Efficacy of General Vs. Special Education Teachers
From Illinois State University, a small study was done to compare general and special educators’ efficacy when teaching students with disabilities. This study had a total of 142 public elementary school teachers, 95 of which were general educators and 47 special educators. Using a survey that collected demographics and scores on the Teacher Self Efficacy Scale (TSES) and Teaching Students with Disabilities Efficacy Scale (TSDES), as well as miscellaneous information on their education, experience, and support, they were able to collect enough data in order to gain insight into teacher efficacy.
Throughout the study, both special and general educators tended to receive around the same scores from the TSES, however, general educators reported a lower self-efficacy than special educators. This means that although the TSES scores of both general and special education teachers were similar, general educators personally rated themselves lower in their abilities and overall confidence.
Promoting a positive and engaging learning environment is more crucial than ever during COVID-19. Teachers of all backgrounds can work to increase their efficacy to create a positive environment for students, even while virtual. The shift into virtual learning is a change for all involved, but teachers can continue being their best and pushing their students to do the same by:
Engaging in professional development on how to address challenges in virtual learning
Offering a range of resources for students to increase engagement and provide face-to-face relationship building time (online office hours, virtual team building events, e-mail or phone call check-ins, etc.)
Facilitating continual contact with families to stay better connected and more involved as a community
Reevaluating goals and tasks to best match needs of the individual students in the classroom, as those needs change
With more resources and continued willingness to evolve to best support students and the community, teachers have the ability to be present and confident in their abilities, as this creates a strong learning community for their students. Now more than ever, it is important for teachers to be strong efficacy role models, so that students begin to see examples of confident adults.
It is important now more than ever that teachers and school officials work to build efficacy to best support their students. As the study from Illinois State University showed, each teacher has the ability to encourage and be confident in their teaching abilities for their students. However, if there is no confidence in their ability to teach and create environments conducive to engaging students, then the students implicitly feel this self-doubt and are less likely to succeed.
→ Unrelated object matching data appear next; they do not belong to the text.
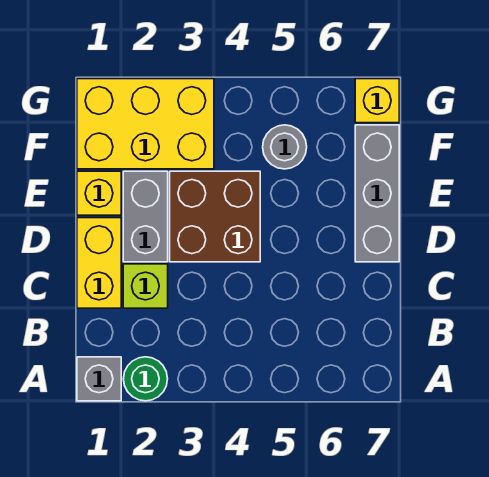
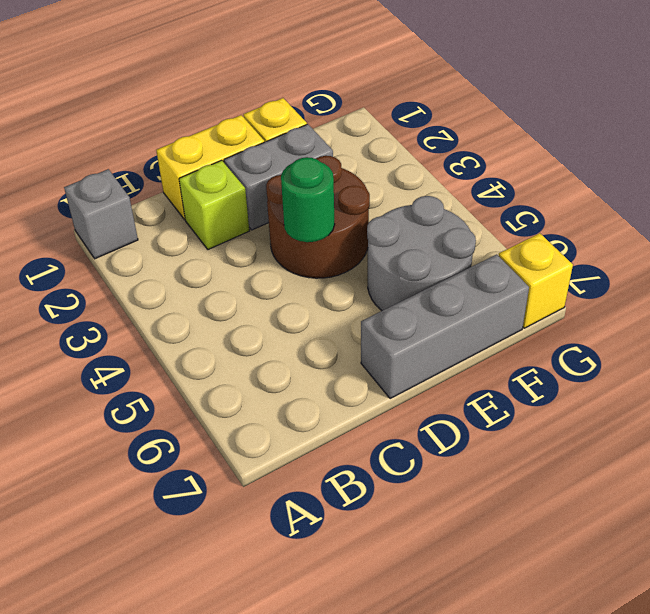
green 1x1 round brick [123,357,168,401] -> green 1x1 round brick moved to [281,157,335,242]
brown 2x2 brick [170,171,260,262] -> brown 2x2 round brick [266,156,370,278]
yellow 2x3 brick [77,79,214,169] -> none
grey 1x1 round brick [263,125,307,169] -> grey 2x2 round brick [367,196,476,311]

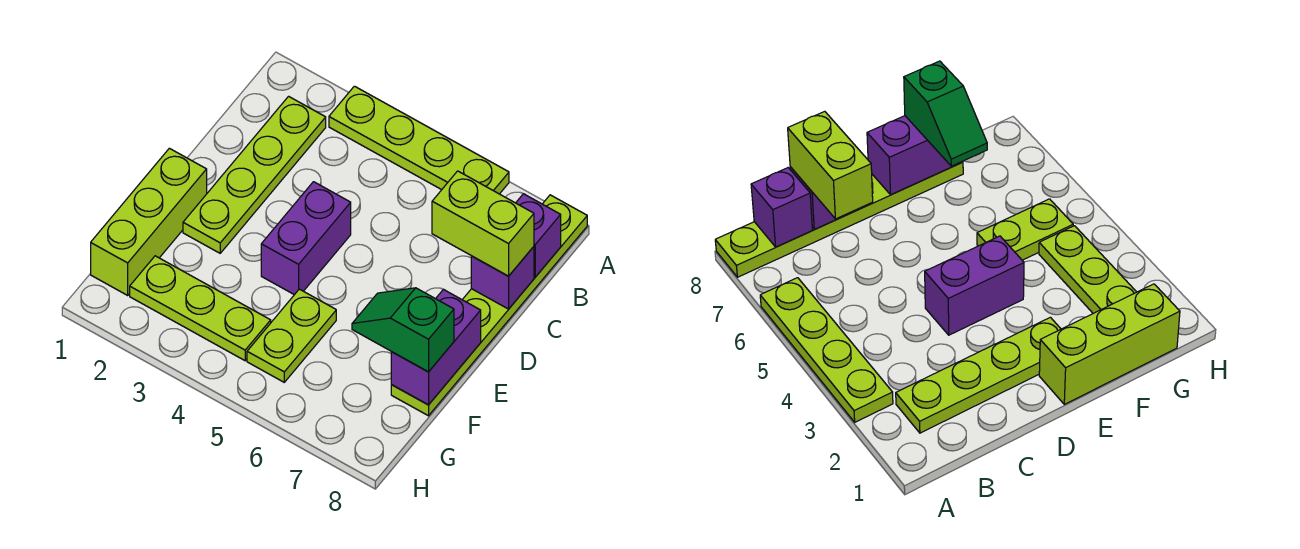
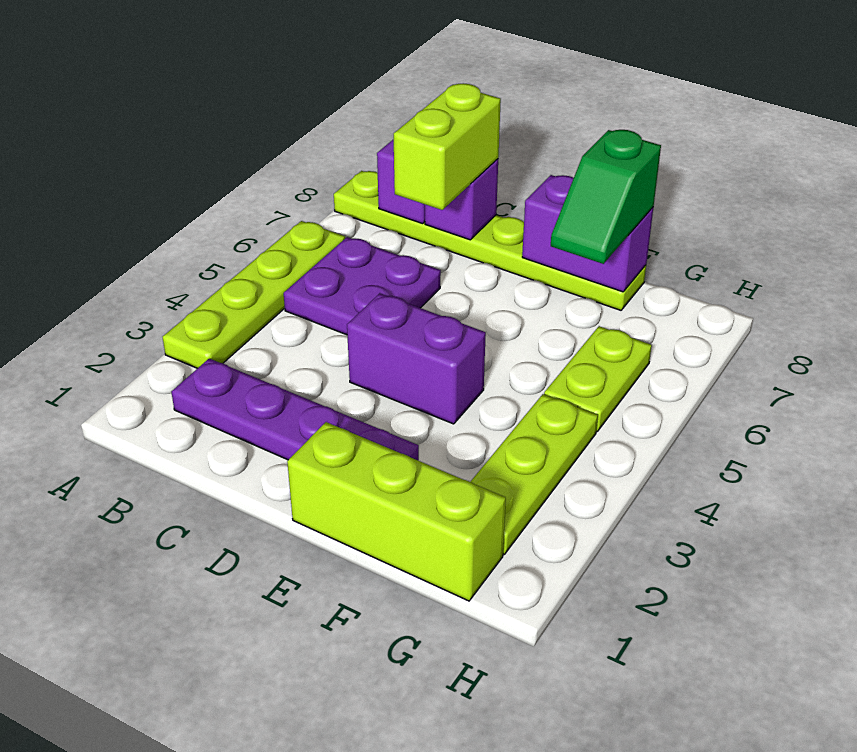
lime 1x4 plate [183,96,326,253] -> purple 1x4 plate [172,359,419,461]
none -> purple 2x2 plate [284,237,441,335]
lime 1x2 plate [247,289,336,382] -> lime 1x2 plate turned to [544,326,652,431]

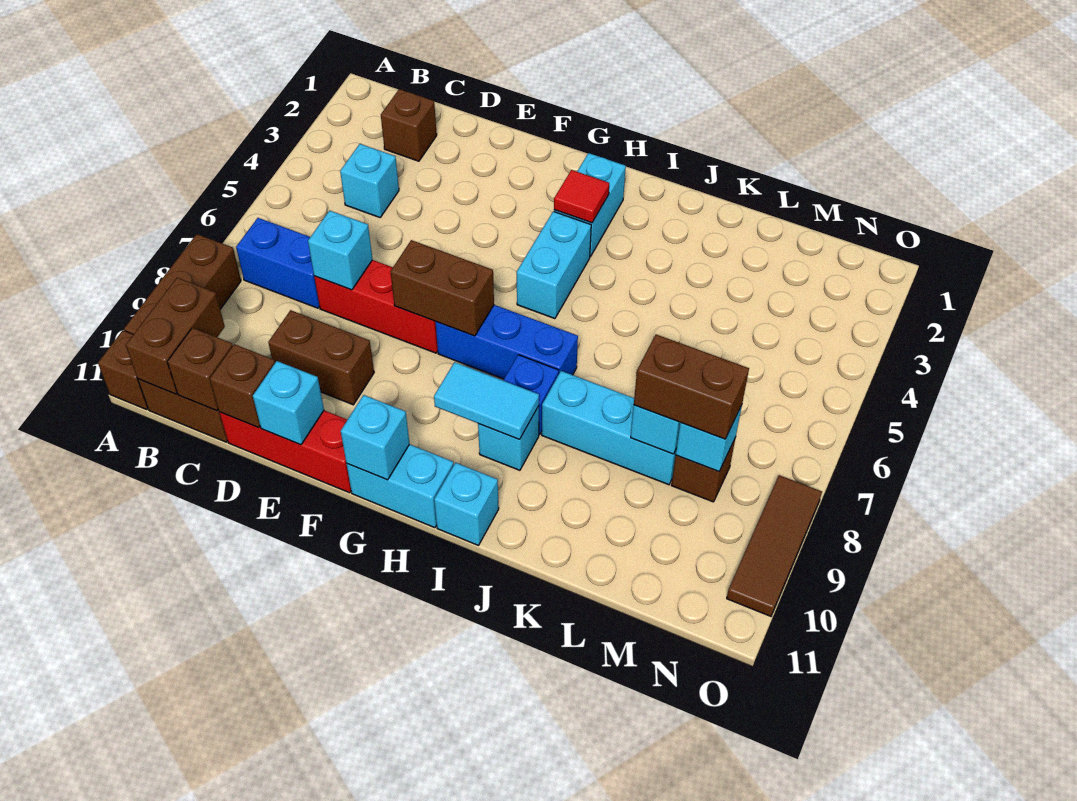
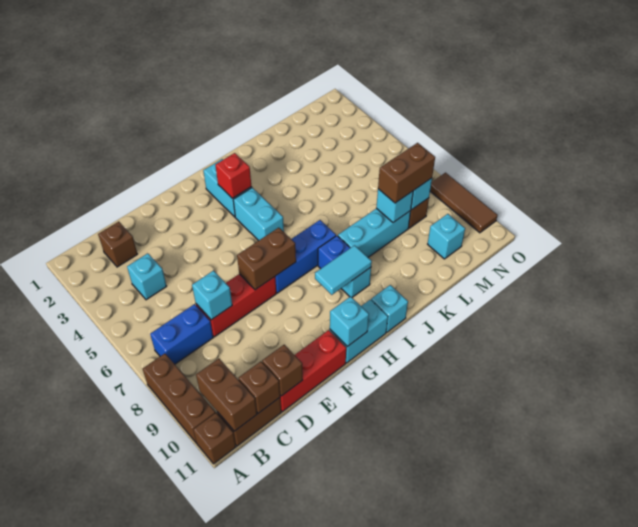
brown 1x2 brick [268,310,374,405] -> none
cyan 1x1 brick [253,361,324,445] -> cyan 1x1 brick moved to [428,214,465,259]
red 1x1 tile [554,170,609,223] -> red 1x1 brick [215,153,251,198]

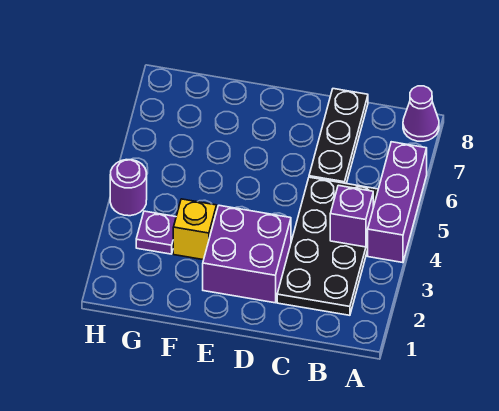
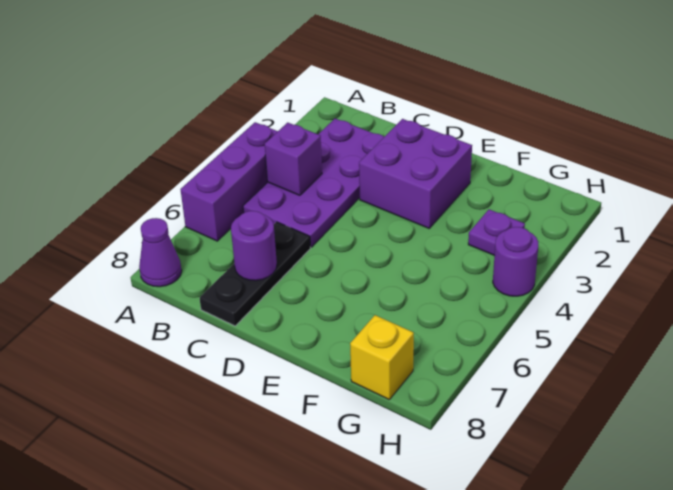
black 2x4 plate [277,177,378,315] -> purple 2x4 plate [243,119,384,247]
none -> purple 1x1 round brick [231,211,277,281]
yellow 1x1 brick [173,199,217,260] -> yellow 1x1 brick moved to [350,315,414,399]

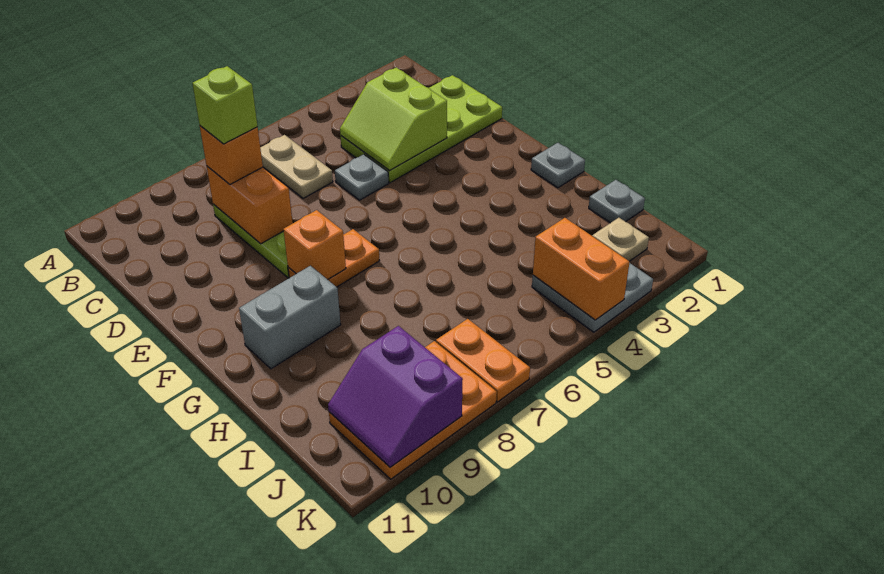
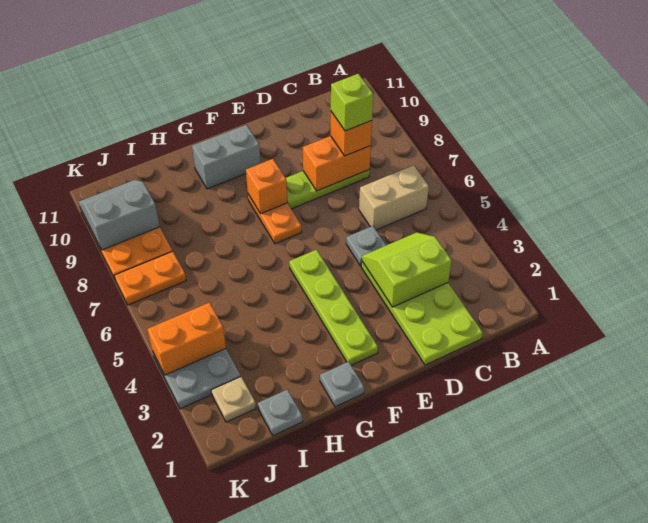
tan 1x2 plate [260,135,333,199] -> tan 1x2 brick [359,165,429,230]
none -> lime 1x4 plate [289,250,378,365]
grey 1x2 brick [239,266,341,369] -> grey 1x2 brick turned to [192,125,261,189]
purple 2x2 slope [328,326,463,467] -> grey 2x2 slope [78,180,160,250]

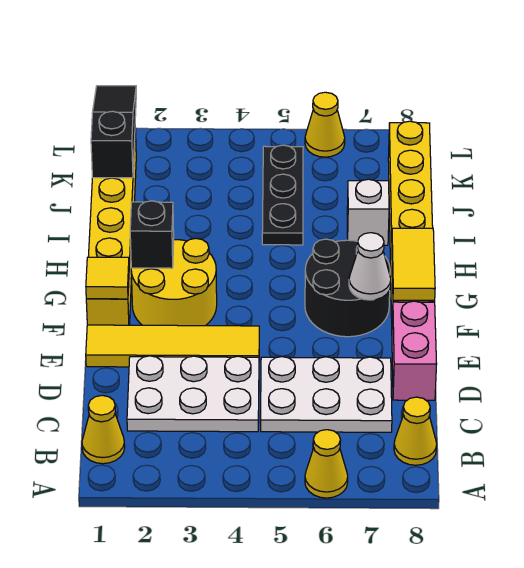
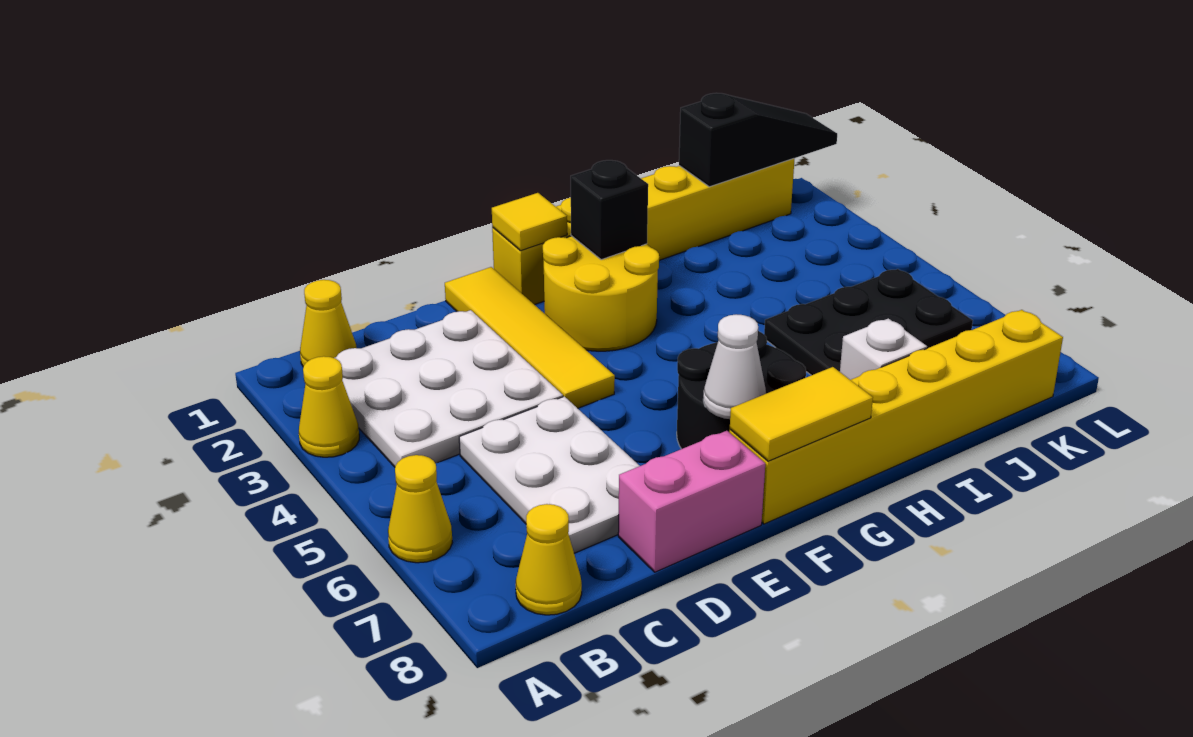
white 2x3 plate [127,356,259,432] -> white 3x3 plate [335,310,563,467]
black 1x3 plate [262,145,303,245] -> black 2x3 plate [764,269,973,375]
yellow 1x1 cone [305,92,345,157] -> yellow 1x1 cone moved to [299,356,359,457]

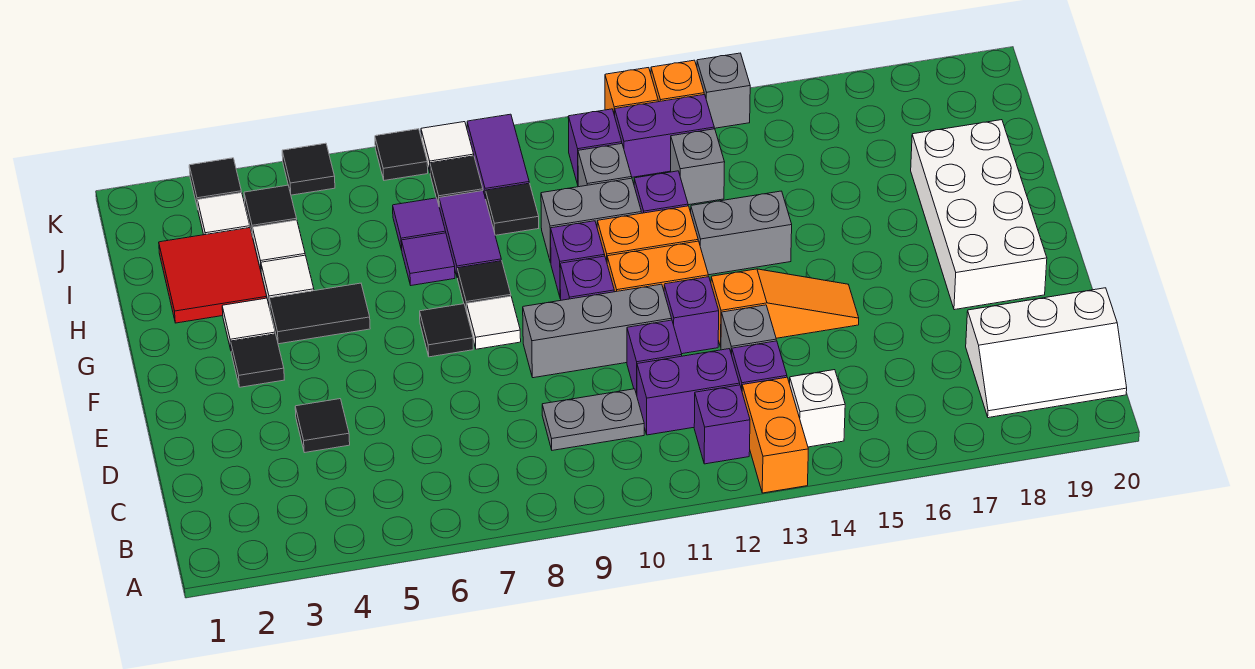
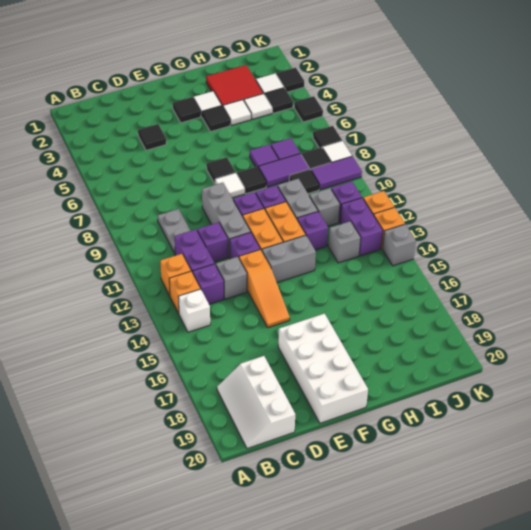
orange 1x2 brick [742,377,808,493] -> orange 1x1 brick [169,271,201,313]
purple 1x1 brick [694,385,750,464] -> orange 1x1 brick [160,254,191,296]
white 2x4 brick [911,120,1047,310] -> white 2x4 brick turned to [278,314,368,423]
black 1x2 tile [269,283,370,344] -> black 1x1 tile [202,106,230,132]
grey 1x2 brick [691,191,792,275] -> grey 1x2 brick turned to [262,235,316,282]

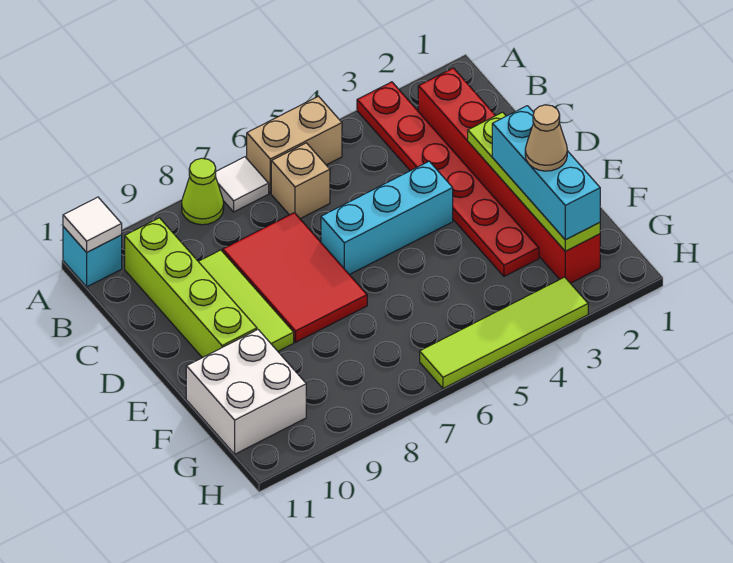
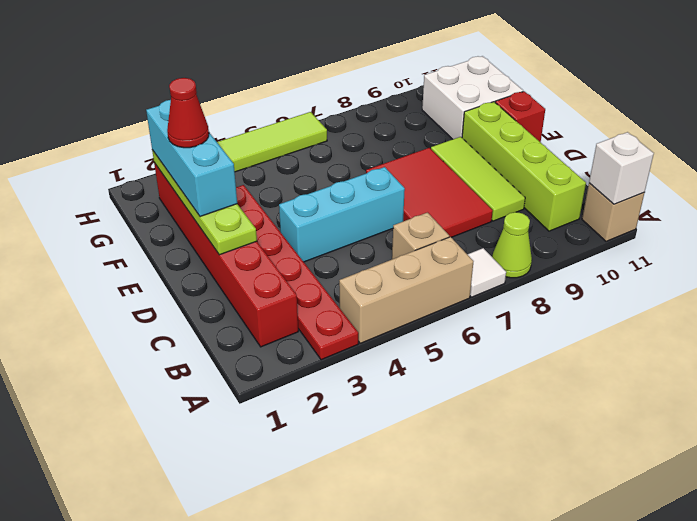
tan 1x2 brick [247,96,342,193] -> tan 1x3 brick [339,237,474,343]
cyan 1x1 brick [63,227,122,287] -> tan 1x1 brick [582,183,644,241]
white 1x1 tile [63,197,122,252] -> white 1x1 brick [589,132,654,204]
none -> red 1x1 brick [495,91,545,142]
tan 1x1 cone [525,105,567,171] -> red 1x1 cone [167,78,209,148]

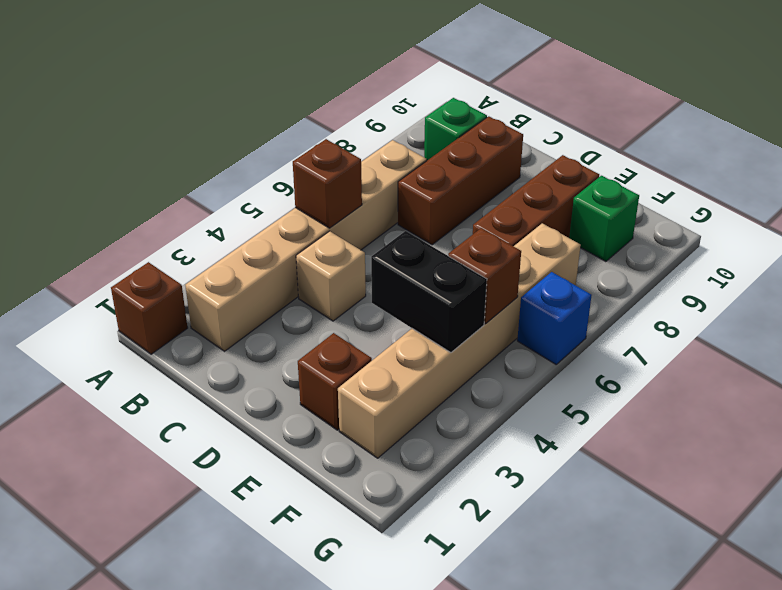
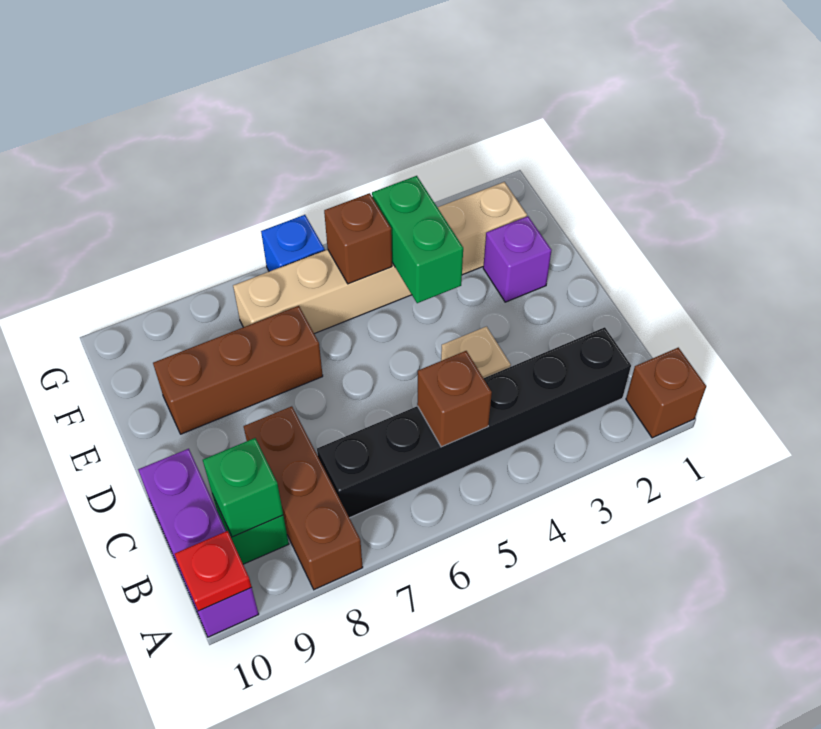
none -> purple 1x3 brick [138,449,259,637]
none -> red 1x1 plate [175,531,251,611]
tan 1x6 brick [185,140,427,351] -> black 1x6 brick [317,327,631,518]
brown 1x3 brick [398,116,523,245] -> brown 1x3 brick turned to [244,406,363,590]
brown 1x1 brick [298,333,372,430] -> purple 1x1 brick [483,216,552,302]
black 1x2 brick [371,231,487,353] -> green 1x2 brick [372,176,463,303]
green 1x1 brick [569,176,639,261] -> green 1x1 brick moved to [203,438,283,537]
To push through this pandemic and continue fostering success in students, educators have the opportunity to get out of their own comfort zones. They have the ability to try new lessons, activities, and more in order to really dive into their teaching and find what works best. High efficacy is something that all educators have the ability to achieve, and now more than ever it is necessary to bring hope to a population that needs it most.
Hamilton, L., Kaufman, J., & Diliberti, M. (2020). Teaching and leading through a pandemic: Key findings from the American Educator Panels Spring 2020 COVID-19 surveys. RAND Corporation. doi:10.7249/rra168-2
Johnson, M. E., B.A., Hund, A. M., Ph.D., & Meyers, A. B., Ph.D. (2020). Elementary general and special educators’ efficacy teaching students with disabilities. Illinois State University.
Protheroe, N. (2020). Teacher efficacy: What is it and does it matter?